Victoria contra la hepatitis C

El día que el doctor Paniagua le llamó para contarle la victoria contra la enfermedad César Rincón viajaba en coche con su mujer Natalia y Felipe Lafita, el amigo, el ganadero que le vendió la clase y la ganadería de El Torreón. César sólo pensó en celebrarlo toreando una becerra. Ni siquiera podía con la muleta. Lloró, pero de alegría. Y marcó el teléfono de su apoderado, Luis Manuel Lozano: «Quiero volver».
 
La vuelta se convirtió en realidad en 2003 en una temporada de rodaje. Nadie a ciencia cierta sabía si Rincón sería el mismo torero que había rendido España, arrasado América y seducido Francia. Como si la raza que lo encumbró hubiera desaparecido con la hepatitis C, como si la voluntad de hierro que lo forjó no existiese ya, como si la fe que no cejó desde la alternativa en 1982 hasta su eclosión en el 91 se hubiera perdido en el desierto del tratamiento infernal.

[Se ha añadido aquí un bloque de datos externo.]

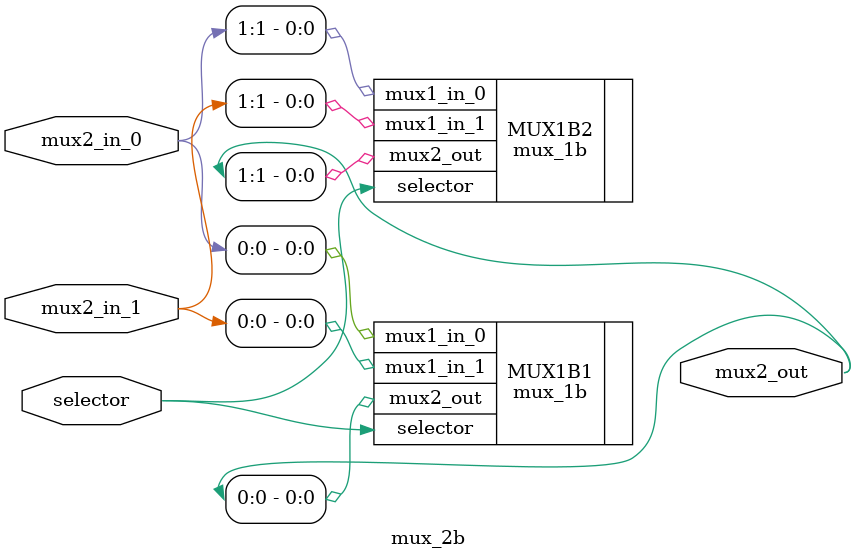
<source format=v>
`include "mux_1b.v"
module mux_2b(input selector,
            input [0:1] mux2_in_0,
            input [0:1] mux2_in_1,
            output reg [0:1] mux2_out);
mux_1b MUX1B1 (.mux1_in_0(mux2_in_0[0]), .mux1_in_1(mux2_in_1[0]), .selector(selector), .mux2_out(mux2_out[0]));
mux_1b MUX1B2 (.mux1_in_0(mux2_in_0[1]), .mux1_in_1(mux2_in_1[1]), .selector(selector), .mux2_out(mux2_out[1]));
endmodule

</source>
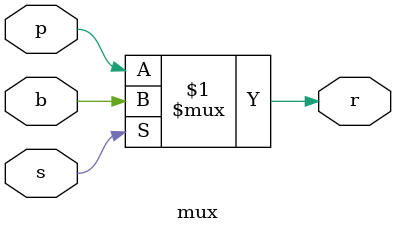
<source format=v>
module mux(b, p, s, r);
	input b, p, s;
	output r;
	
	assign r = s ? b : p;
endmodule

</source>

Olvidaban que César había sido un niño pobre y un torero de éxito tardío con hambre de historia.

De la mano de papá, fotógrafo taurino, recorría para sobrevivir a finales de los 70 los pueblos en feria haciendo retratos de la Fiesta profunda, y jugaba al toro con su perrillo con aquellos bracitos cortos de los que nunca supimos cómo daban cabida a un toreo tan grande y sin dobleces. Madrid se entregó otra vez a su maciza pureza en 2005 en competencia con El Cid en su apogeo. Como se destocó Sevilla con un bravo toro de Jandilla. Como explotó Valencia por San Jaime con un corridón de El Pilar. Como bramó Barcelona en su despedida española en el incipiente otoño de 2007, abrazado a una bandera de Colombia y otra de España.

En la noche de su adiós en Bogotá, en la primavera de aquel febrero de 2008 el César toreó su ganadería, Las Ventas del Espíritu Santo, y rivalizó de nuevo con la figura que más había «envidiado por su capacidad», según sus propias palabras: Enrique Ponce, la antítesis de su concepto. «No vengo a explicarles quién ha sido César Rincón, simplemente quiero agradecerles habérnoslo prestado estos 25 años», había dicho yo horas antes.